**WORK TO COMPLETE**. Without changing anything, output the records below.
-------- INFORMATION GIVEN
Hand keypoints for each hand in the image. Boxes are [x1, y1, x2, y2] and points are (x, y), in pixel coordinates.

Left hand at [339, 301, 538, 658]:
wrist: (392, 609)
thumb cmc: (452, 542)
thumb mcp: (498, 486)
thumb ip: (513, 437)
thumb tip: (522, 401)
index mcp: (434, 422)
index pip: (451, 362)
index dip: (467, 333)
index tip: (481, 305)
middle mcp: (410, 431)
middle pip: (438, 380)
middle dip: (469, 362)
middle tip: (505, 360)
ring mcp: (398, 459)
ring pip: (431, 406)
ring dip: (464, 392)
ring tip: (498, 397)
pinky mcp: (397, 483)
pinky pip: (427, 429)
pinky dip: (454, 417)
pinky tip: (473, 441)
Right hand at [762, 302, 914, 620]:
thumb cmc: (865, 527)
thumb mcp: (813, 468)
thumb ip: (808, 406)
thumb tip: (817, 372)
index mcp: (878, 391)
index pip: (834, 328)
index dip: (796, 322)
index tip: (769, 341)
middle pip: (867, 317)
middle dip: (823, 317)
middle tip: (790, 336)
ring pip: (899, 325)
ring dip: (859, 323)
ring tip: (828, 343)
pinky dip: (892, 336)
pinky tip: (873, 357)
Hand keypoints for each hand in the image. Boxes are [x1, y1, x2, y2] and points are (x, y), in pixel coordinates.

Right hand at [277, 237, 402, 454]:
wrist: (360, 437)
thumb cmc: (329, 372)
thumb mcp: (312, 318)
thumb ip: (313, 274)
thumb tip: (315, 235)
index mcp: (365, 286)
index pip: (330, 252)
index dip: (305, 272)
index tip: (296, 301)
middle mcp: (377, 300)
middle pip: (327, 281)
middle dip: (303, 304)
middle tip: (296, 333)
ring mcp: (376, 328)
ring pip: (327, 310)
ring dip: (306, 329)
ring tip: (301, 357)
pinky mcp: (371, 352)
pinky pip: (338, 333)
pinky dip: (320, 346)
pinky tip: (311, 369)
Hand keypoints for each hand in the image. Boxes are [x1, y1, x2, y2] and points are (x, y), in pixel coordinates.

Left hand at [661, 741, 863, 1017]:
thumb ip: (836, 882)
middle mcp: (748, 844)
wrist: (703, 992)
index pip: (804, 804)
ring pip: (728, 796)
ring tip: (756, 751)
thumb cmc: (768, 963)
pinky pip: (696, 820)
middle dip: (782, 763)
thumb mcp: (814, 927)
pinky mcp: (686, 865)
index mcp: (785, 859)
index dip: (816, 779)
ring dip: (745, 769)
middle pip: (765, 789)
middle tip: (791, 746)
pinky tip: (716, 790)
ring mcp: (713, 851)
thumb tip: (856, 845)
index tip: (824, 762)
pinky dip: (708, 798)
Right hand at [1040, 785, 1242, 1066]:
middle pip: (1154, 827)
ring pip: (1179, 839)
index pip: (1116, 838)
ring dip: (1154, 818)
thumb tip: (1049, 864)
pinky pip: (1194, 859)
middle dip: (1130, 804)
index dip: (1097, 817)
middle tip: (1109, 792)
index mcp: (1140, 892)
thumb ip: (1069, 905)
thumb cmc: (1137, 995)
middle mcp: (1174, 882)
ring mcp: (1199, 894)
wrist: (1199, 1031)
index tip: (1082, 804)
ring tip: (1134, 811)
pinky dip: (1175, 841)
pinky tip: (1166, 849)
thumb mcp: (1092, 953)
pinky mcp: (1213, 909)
----------------
**YOUR RESPONSE**.
Hand keypoints for each hand in the image. Boxes are [x1, y1, x2, y2] and points are (x, y), in pixel coordinates.

Left hand at [339, 301, 538, 658]:
wrist: (392, 609)
thumb cmc: (452, 542)
thumb mcp: (498, 486)
thumb ip: (513, 437)
thumb tip: (522, 401)
index mcp: (434, 422)
index pip: (451, 362)
index dip: (467, 333)
index tip: (481, 305)
middle mcp: (410, 431)
middle pip: (438, 380)
middle dip: (469, 362)
middle tip: (505, 360)
ring mcp: (398, 459)
ring pip: (431, 406)
ring dip: (464, 392)
ring tip: (498, 397)
pinky mcp: (397, 483)
pinky pip: (427, 429)
pinky dip: (454, 417)
pinky tip: (473, 441)
Right hand at [762, 302, 914, 620]:
thumb cmc: (865, 527)
thumb mcp: (813, 468)
thumb ip: (808, 406)
thumb tip: (817, 372)
index mcp: (878, 391)
index pip: (834, 328)
index dip: (796, 322)
index tip: (769, 341)
middle pip: (867, 317)
middle dip: (823, 317)
middle tip: (790, 336)
ring pip: (899, 325)
ring dip: (859, 323)
ring tip: (828, 343)
pinky dip: (892, 336)
pinky tip: (873, 357)
Hand keypoints for each hand in the image. Boxes are [x1, y1, x2, y2] and points are (x, y), in pixel coordinates.

Right hand at [277, 237, 402, 454]:
wrist: (360, 437)
thumb cmc: (329, 372)
thumb mcp: (312, 318)
thumb ip: (313, 274)
thumb tip: (315, 235)
index mcp: (365, 286)
index pip: (330, 252)
index dip: (305, 272)
index tip: (296, 301)
middle mcp: (377, 300)
middle pip: (327, 281)
middle dip: (303, 304)
middle tip: (296, 333)
ring mcp: (376, 328)
ring pip: (327, 310)
ring dip: (306, 329)
ring tip: (301, 357)
pinky mcp: (371, 352)
pinky pip: (338, 333)
pinky dip: (320, 346)
pinky tip: (311, 369)
Hand keypoints for each hand in the image. Boxes are [x1, y1, x2, y2] and points are (x, y), in pixel coordinates.

Left hand at [661, 741, 863, 1017]:
thumb ip: (836, 882)
middle mcp: (748, 844)
wrist: (703, 992)
index pip: (804, 804)
ring pip: (728, 796)
ring tip: (756, 751)
thumb cmc: (768, 963)
pinky pip: (696, 820)
middle dip: (782, 763)
thumb mcp: (814, 927)
pinky mcp: (686, 865)
index mcp: (785, 859)
index dip: (816, 779)
ring dip: (745, 769)
middle pip: (765, 789)
middle tip: (791, 746)
pinky tip: (716, 790)
ring mcp: (713, 851)
thumb tip: (856, 845)
index tip: (824, 762)
pinky dip: (708, 798)
Right hand at [1040, 785, 1242, 1066]:
middle pip: (1154, 827)
ring pip: (1179, 839)
index pip: (1116, 838)
ring dip: (1154, 818)
thumb tip: (1049, 864)
pinky pip: (1194, 859)
middle dip: (1130, 804)
index dip: (1097, 817)
middle tip: (1109, 792)
index mcp: (1140, 892)
thumb ip: (1069, 905)
thumb cmc: (1137, 995)
middle mcp: (1174, 882)
ring mcp: (1199, 894)
wrist: (1199, 1031)
index tip: (1082, 804)
ring tip: (1134, 811)
pinky dip: (1175, 841)
pinky tip: (1166, 849)
thumb mcp: (1092, 953)
pinky mcp: (1213, 909)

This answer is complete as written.